Patterson agreed, adding that residents usually are much less aware of the process for crafting comp-plan changes than they are of the methods involved in zoning-designation changes, because the latter almost literally affect their backyards.

Ed Wolfe, a retired Sarasota County planner, said county staff needs to come up with a better way to inform the public about Comprehensive Plan changes. For example, he said, staff could provide proposed changes in an easy-to-read format, with clear explanations about the effects the changes would have.

“While you are in control of local government, because you elect people,” Patterson said, “the scary thing to me is (that) state and regional planning councils have not allowed municipalities to have control over huge pieces of their development.”

Adding that she is frustrated with planning on the state level, Patterson said, “I believe the teeth have been taken out of the state process, and local governments are more limited by … (legislation) the state has passed recently.”

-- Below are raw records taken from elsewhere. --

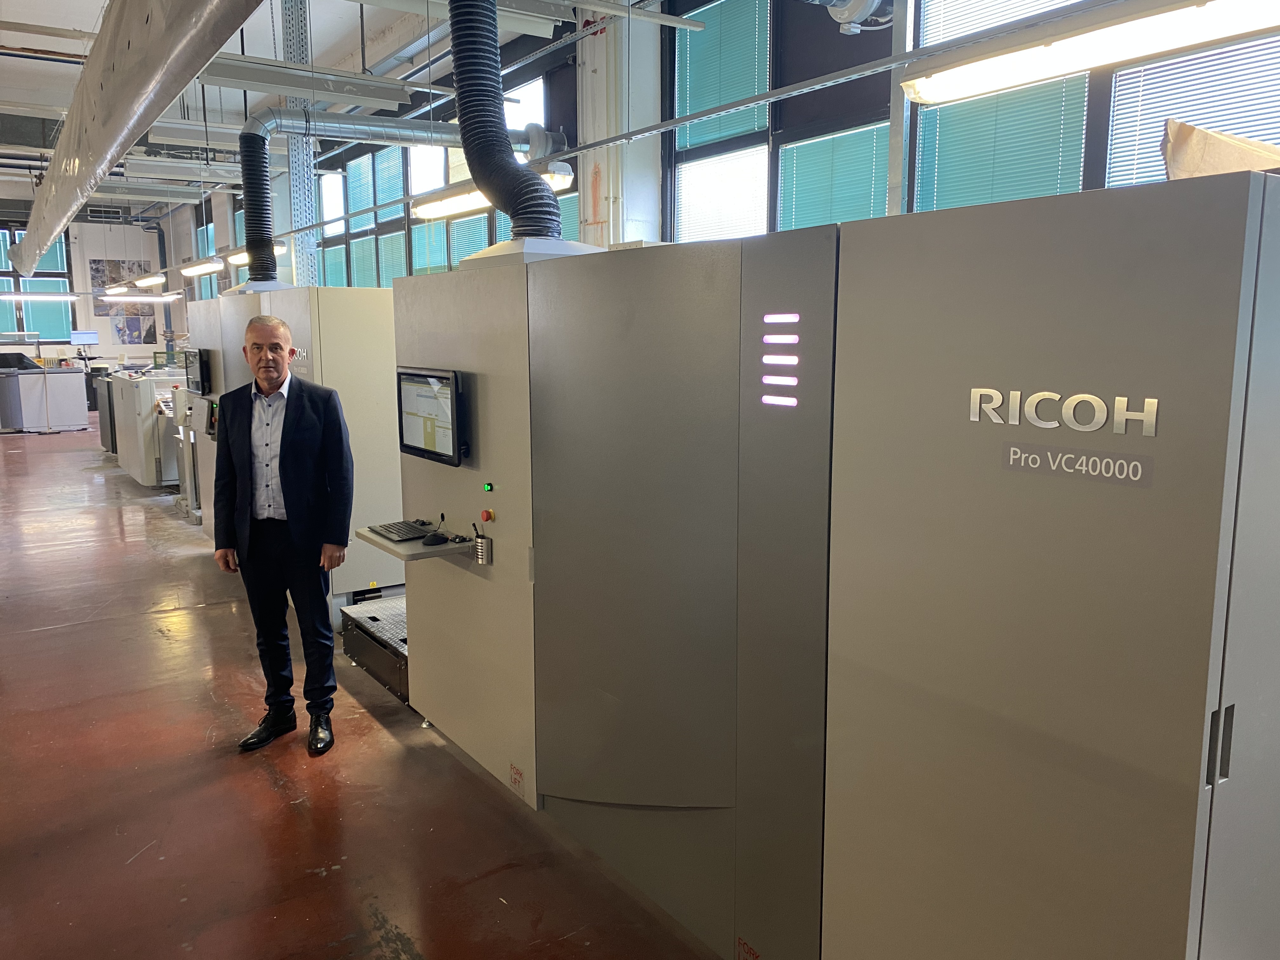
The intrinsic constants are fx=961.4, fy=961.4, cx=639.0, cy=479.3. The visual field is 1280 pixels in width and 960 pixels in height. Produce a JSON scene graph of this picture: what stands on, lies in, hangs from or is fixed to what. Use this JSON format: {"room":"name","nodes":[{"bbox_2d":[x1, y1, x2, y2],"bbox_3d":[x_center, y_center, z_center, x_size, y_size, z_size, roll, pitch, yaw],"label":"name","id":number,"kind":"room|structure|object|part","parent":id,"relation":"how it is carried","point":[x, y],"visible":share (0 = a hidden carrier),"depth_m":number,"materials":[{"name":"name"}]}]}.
{"room":"workshop","nodes":[
{"label":"workshop","id":0,"kind":"room"},
{"bbox_2d":[0,205,190,364],"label":"back wall","id":1,"kind":"structure","parent":0,"point":[102,243],"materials":[{"name":"white paint"}]},
{"bbox_2d":[0,225,76,342],"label":"window","id":2,"kind":"structure","parent":1,"relation":"in","point":[54,248],"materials":[{"name":"glass"}]},
{"bbox_2d":[89,259,156,341],"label":"poster","id":3,"kind":"object","parent":1,"relation":"attached to","point":[149,329],"visible":0.71,"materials":[{"name":"paper"}]},
{"bbox_2d":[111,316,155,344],"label":"poster","id":4,"kind":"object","parent":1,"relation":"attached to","point":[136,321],"visible":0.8,"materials":[{"name":"multicoloured paper"}]},
{"bbox_2d":[0,0,583,210],"bbox_3d":[-5.210,-4.296,8.773,6.627,0.251,16.186,-6,11,-35],"label":"ceiling","id":5,"kind":"structure","parent":0,"point":[94,6],"depth_m":10.12,"materials":[{"name":"white paint"}]},
{"bbox_2d":[0,291,78,301],"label":"ceiling light","id":6,"kind":"object","parent":5,"relation":"hanging from","point":[6,297],"visible":0.98,"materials":[{"name":"white"}]},
{"bbox_2d":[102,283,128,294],"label":"ceiling light","id":7,"kind":"object","parent":5,"relation":"hanging from","point":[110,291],"visible":0.95,"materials":[{"name":"white"}]},
{"bbox_2d":[1,0,264,272],"bbox_3d":[-3.812,-2.516,6.687,0.778,0.941,10.999,-6,11,-35],"label":"air duct","id":8,"kind":"object","parent":5,"relation":"hanging from","point":[139,28],"visible":0.98,"depth_m":5.26,"materials":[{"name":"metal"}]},
{"bbox_2d":[101,291,178,304],"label":"ceiling light","id":9,"kind":"object","parent":5,"relation":"hanging from","point":[157,299],"visible":0.93,"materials":[{"name":"white"}]},
{"bbox_2d":[128,272,166,288],"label":"ceiling light","id":10,"kind":"object","parent":5,"relation":"hanging from","point":[141,283],"visible":0.97,"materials":[{"name":"white plastic"}]},
{"bbox_2d":[180,256,226,275],"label":"ceiling light","id":11,"kind":"object","parent":5,"relation":"hanging from","point":[200,267],"visible":0.95,"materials":[{"name":"white plastic"}]},
{"bbox_2d":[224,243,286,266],"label":"ceiling light","id":12,"kind":"object","parent":5,"relation":"hanging from","point":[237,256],"visible":0.54,"depth_m":11.28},
{"bbox_2d":[199,53,415,107],"bbox_3d":[-2.613,-3.164,7.237,1.717,0.457,0.302,-6,11,-35],"label":"ceiling light","id":13,"kind":"object","parent":5,"relation":"hanging from","point":[231,73],"visible":0.97,"depth_m":7.23,"materials":[{"name":"grey metal"}]},
{"bbox_2d":[413,165,574,221],"bbox_3d":[-0.976,-1.993,6.437,0.326,0.238,1.521,-6,11,-35],"label":"ceiling light","id":14,"kind":"object","parent":5,"relation":"hanging from","point":[422,210],"visible":0.54,"depth_m":6.50,"materials":[{"name":"white plastic"}]},
{"bbox_2d":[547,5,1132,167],"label":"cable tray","id":15,"kind":"object","parent":5,"relation":"hanging from","point":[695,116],"visible":0.95,"depth_m":4.26,"materials":[{"name":"grey metal"}]},
{"bbox_2d":[901,0,1279,105],"bbox_3d":[1.676,-1.439,2.543,0.207,0.430,2.501,-6,11,-35],"label":"fluorescent light","id":16,"kind":"object","parent":5,"relation":"hanging from","point":[1193,38],"visible":0.97,"depth_m":2.91,"materials":[{"name":"white"}]},
{"bbox_2d":[0,415,724,959],"bbox_3d":[-3.572,0.542,7.194,6.536,0.127,19.740,-6,11,-35],"label":"floor","id":17,"kind":"structure","parent":0,"point":[263,775],"depth_m":3.26,"materials":[{"name":"brown"}]},
{"bbox_2d":[0,358,87,431],"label":"printing machine","id":18,"kind":"object","parent":17,"relation":"on","point":[72,404],"visible":0.98,"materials":[{"name":"metal"}]},
{"bbox_2d":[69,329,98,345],"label":"monitor","id":19,"kind":"object","parent":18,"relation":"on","point":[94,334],"visible":0.97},
{"bbox_2d":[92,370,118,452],"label":"black cabinet","id":20,"kind":"object","parent":17,"relation":"on","point":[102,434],"visible":0.21,"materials":[{"name":"metal"}]},
{"bbox_2d":[109,368,190,488],"bbox_3d":[-4.870,-0.609,10.434,1.397,1.170,1.712,-6,11,-35],"label":"machine","id":21,"kind":"object","parent":17,"relation":"on","point":[149,420],"visible":0.47,"depth_m":9.70,"materials":[{"name":"white metal"}]},
{"bbox_2d":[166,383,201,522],"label":"machine","id":22,"kind":"object","parent":17,"relation":"on","point":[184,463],"visible":0.47,"depth_m":8.19,"materials":[{"name":"metal"}]},
{"bbox_2d":[213,304,353,757],"bbox_3d":[-1.362,0.186,3.747,0.545,1.619,0.473,2,9,15],"label":"man","id":23,"kind":"object","parent":17,"relation":"on","point":[295,496],"visible":0.99,"depth_m":3.62},
{"bbox_2d":[181,285,403,604],"bbox_3d":[-2.002,-0.293,6.132,1.225,1.869,2.048,-6,11,-35],"label":"machine","id":24,"kind":"object","parent":17,"relation":"on","point":[385,493],"visible":0.45,"depth_m":5.36,"materials":[{"name":"metal"}]},
{"bbox_2d":[182,348,210,393],"bbox_3d":[-3.063,-0.744,6.630,0.088,0.304,0.509,-6,11,-35],"label":"monitor","id":25,"kind":"object","parent":24,"relation":"attached to","point":[202,391],"visible":0.97,"depth_m":6.53,"materials":[{"name":"black plastic"}]},
{"bbox_2d":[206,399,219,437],"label":"control panel","id":26,"kind":"object","parent":24,"relation":"attached to","point":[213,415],"visible":0.69,"depth_m":6.18,"materials":[{"name":"black"}]},
{"bbox_2d":[237,119,280,286],"bbox_3d":[-2.653,-1.913,6.703,0.360,1.061,0.449,-6,11,-35],"label":"exhaust duct","id":27,"kind":"object","parent":24,"relation":"attached to","point":[250,208],"visible":0.85,"depth_m":6.62,"materials":[{"name":"black plastic"}]},
{"bbox_2d":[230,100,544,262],"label":"exhaust duct","id":28,"kind":"object","parent":24,"relation":"attached to","point":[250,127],"visible":0.75,"depth_m":6.70,"materials":[{"name":"metal"}]},
{"bbox_2d":[279,0,319,282],"bbox_3d":[-3.336,-2.775,9.490,0.320,4.325,0.388,-6,11,-35],"label":"steel column","id":29,"kind":"structure","parent":17,"relation":"on","point":[295,41],"depth_m":9.37,"materials":[{"name":"metal"}]},
{"bbox_2d":[338,591,409,701],"bbox_3d":[-0.909,0.764,4.594,0.843,0.228,0.868,-6,11,-35],"label":"platform","id":30,"kind":"object","parent":17,"relation":"on","point":[401,665],"visible":0.26,"depth_m":4.45,"materials":[{"name":"metal"}]},
{"bbox_2d":[389,173,1279,959],"bbox_3d":[0.264,0.238,2.816,1.086,1.823,3.004,-6,11,-35],"label":"machine","id":31,"kind":"object","parent":17,"relation":"on","point":[1154,259],"visible":0.99,"depth_m":1.85,"materials":[{"name":"grey metal"}]},
{"bbox_2d":[353,525,478,563],"bbox_3d":[-0.757,0.223,3.320,0.299,0.039,0.443,-6,11,-35],"label":"shelf","id":32,"kind":"object","parent":31,"relation":"attached to","point":[375,541],"visible":0.51,"depth_m":3.23,"materials":[{"name":"grey"}]},
{"bbox_2d":[367,519,433,541],"bbox_3d":[-0.871,0.181,3.535,0.139,0.021,0.327,-6,11,-35],"label":"keyboard","id":33,"kind":"object","parent":32,"relation":"on","point":[388,530],"visible":0.97,"depth_m":3.50,"materials":[{"name":"black plastic"}]},
{"bbox_2d":[420,531,448,546],"bbox_3d":[-0.700,0.203,3.320,0.112,0.044,0.063,-6,11,-35],"label":"computer mouse","id":34,"kind":"object","parent":32,"relation":"on","point":[436,539],"visible":1,"depth_m":3.29,"materials":[{"name":"black plastic"}]},
{"bbox_2d":[394,366,467,466],"bbox_3d":[-0.724,-0.224,3.326,0.127,0.310,0.476,-6,11,-35],"label":"monitor","id":35,"kind":"object","parent":31,"relation":"attached to","point":[433,431],"visible":0.97,"depth_m":3.28,"materials":[{"name":"black plastic"}]},
{"bbox_2d":[472,533,493,564],"bbox_3d":[-0.512,0.233,3.161,0.049,0.093,0.069,-6,11,-35],"label":"metal cup","id":36,"kind":"object","parent":31,"relation":"attached to","point":[481,544],"visible":0.98,"depth_m":3.14,"materials":[{"name":"silver metal"}]},
{"bbox_2d":[480,508,495,521],"bbox_3d":[-0.498,0.123,3.163,0.029,0.038,0.038,-6,11,-35],"label":"emergency button","id":37,"kind":"object","parent":31,"relation":"attached to","point":[489,515],"visible":0.96,"depth_m":3.15,"materials":[{"name":"red plastic"}]},
{"bbox_2d":[482,481,493,493],"bbox_3d":[-0.504,0.027,3.202,0.022,0.031,0.033,-6,11,-35],"label":"indicator light","id":38,"kind":"object","parent":31,"relation":"attached to","point":[489,488],"visible":0.95,"depth_m":3.19,"materials":[{"name":"green plastic"}]},
{"bbox_2d":[446,0,566,241],"bbox_3d":[-0.493,-1.534,3.385,0.343,1.310,0.848,-6,11,-35],"label":"exhaust duct","id":39,"kind":"object","parent":31,"relation":"on","point":[475,176],"visible":0.88,"depth_m":3.39,"materials":[{"name":"black plastic"}]},
{"bbox_2d":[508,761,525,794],"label":"warning label","id":40,"kind":"object","parent":31,"relation":"attached to","point":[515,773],"visible":0.98,"depth_m":3.05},
{"bbox_2d":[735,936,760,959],"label":"warning label","id":41,"kind":"object","parent":31,"relation":"attached to","point":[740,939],"visible":0.98,"depth_m":2.19,"materials":[{"name":"red"}]},
{"bbox_2d":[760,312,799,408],"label":"light strip","id":42,"kind":"object","parent":31,"relation":"attached to","point":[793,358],"visible":0.98,"depth_m":2.07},
{"bbox_2d":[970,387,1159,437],"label":"logo sign","id":43,"kind":"object","parent":31,"relation":"attached to","point":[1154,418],"visible":0.98,"depth_m":1.48,"materials":[{"name":"metal"}]},
{"bbox_2d":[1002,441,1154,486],"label":"label","id":44,"kind":"object","parent":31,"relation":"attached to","point":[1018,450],"visible":0.97,"depth_m":1.50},
{"bbox_2d":[1160,119,1279,179],"bbox_3d":[1.214,-0.615,1.941,0.336,0.201,0.288,-6,11,-35],"label":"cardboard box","id":45,"kind":"object","parent":31,"relation":"on","point":[1191,130],"visible":0.45,"depth_m":1.87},
{"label":"handle","id":46,"kind":"part","parent":31,"relation":"part of","materials":[{"name":"black metal"}]},
{"bbox_2d":[176,0,1279,286],"bbox_3d":[-1.060,-2.155,9.003,0.331,4.464,18.517,-6,11,-35],"label":"right wall","id":47,"kind":"structure","parent":0,"point":[568,124],"depth_m":7.12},
{"bbox_2d":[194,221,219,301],"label":"window","id":48,"kind":"structure","parent":47,"relation":"in","point":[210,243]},
{"bbox_2d":[304,54,576,287],"bbox_3d":[-2.401,-2.730,10.379,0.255,2.144,5.676,-6,11,-35],"label":"window","id":49,"kind":"structure","parent":47,"relation":"in","point":[449,224],"depth_m":10.08,"materials":[{"name":"glass"}]},
{"bbox_2d":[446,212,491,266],"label":"window blind","id":50,"kind":"object","parent":49,"relation":"attached to","point":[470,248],"visible":0.36,"depth_m":9.37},
{"bbox_2d":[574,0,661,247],"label":"column","id":51,"kind":"structure","parent":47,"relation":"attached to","point":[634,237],"depth_m":7.24,"materials":[{"name":"white paint"}]},
{"bbox_2d":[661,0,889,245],"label":"window","id":52,"kind":"structure","parent":47,"relation":"in","point":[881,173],"depth_m":5.99,"materials":[{"name":"glass"}]},
{"bbox_2d":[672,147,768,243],"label":"window blind","id":53,"kind":"object","parent":52,"relation":"attached to","point":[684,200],"visible":0.64,"depth_m":6.25,"materials":[{"name":"white metal"}]},
{"bbox_2d":[673,0,769,149],"bbox_3d":[0.541,-2.256,6.244,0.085,1.770,0.944,-6,11,-35],"label":"window blind","id":54,"kind":"object","parent":52,"relation":"attached to","point":[690,109],"visible":0.77,"depth_m":6.22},
{"bbox_2d":[776,122,891,230],"bbox_3d":[1.141,-1.427,5.622,0.041,1.269,0.888,-6,11,-35],"label":"window blind","id":55,"kind":"object","parent":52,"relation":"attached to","point":[867,200],"visible":0.53,"depth_m":5.58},
{"bbox_2d":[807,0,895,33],"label":"duct pipe","id":56,"kind":"object","parent":47,"relation":"attached to","point":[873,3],"visible":0.91,"depth_m":4.67,"materials":[{"name":"metal"}]},
{"bbox_2d":[899,0,1278,211],"bbox_3d":[1.819,-1.651,4.550,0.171,2.493,4.508,-6,11,-35],"label":"window","id":57,"kind":"structure","parent":47,"relation":"in","point":[1154,154],"depth_m":5.04,"materials":[{"name":"glass"}]},
{"bbox_2d":[911,77,1091,211],"bbox_3d":[1.670,-1.578,4.519,0.041,1.685,0.880,-6,11,-35],"label":"window blind","id":58,"kind":"object","parent":57,"relation":"attached to","point":[1077,154],"visible":0.5,"depth_m":4.49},
{"bbox_2d":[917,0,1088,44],"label":"window blind","id":59,"kind":"object","parent":57,"relation":"attached to","point":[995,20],"visible":0.42,"depth_m":4.73,"materials":[{"name":"white"}]},
{"bbox_2d":[1103,36,1279,189],"bbox_3d":[2.319,-1.353,3.682,0.046,1.800,0.988,-6,11,-35],"label":"window blind","id":60,"kind":"object","parent":57,"relation":"attached to","point":[1183,114],"visible":0.53,"depth_m":3.79,"materials":[{"name":"white"}]}
]}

On another point, Arlington Park resident Virginia Hoffman urged Reid to investigate the situation, then work with the federal government to ensure that the tall vegetation is cut back beside the railroad tracks north of Fruitville Road and along 10th Street, through North Sarasota.

“There’s a constant stream of transients and crime; that’s a highway for this bad element,” Hoffman said. “We’ve had fires and a break-in over there, and we need help before it gets worse.”

Palmer Ranch resident Margaret Brading urged Reid to consider building concrete platforms at bus stops in south Sarasota County, because people have to wait in ditches for buses to arrive.

Other audience members complained that the Sarasota County Area Transit System provides inadequate service in parts of the county, especially along North Tamiami Trail.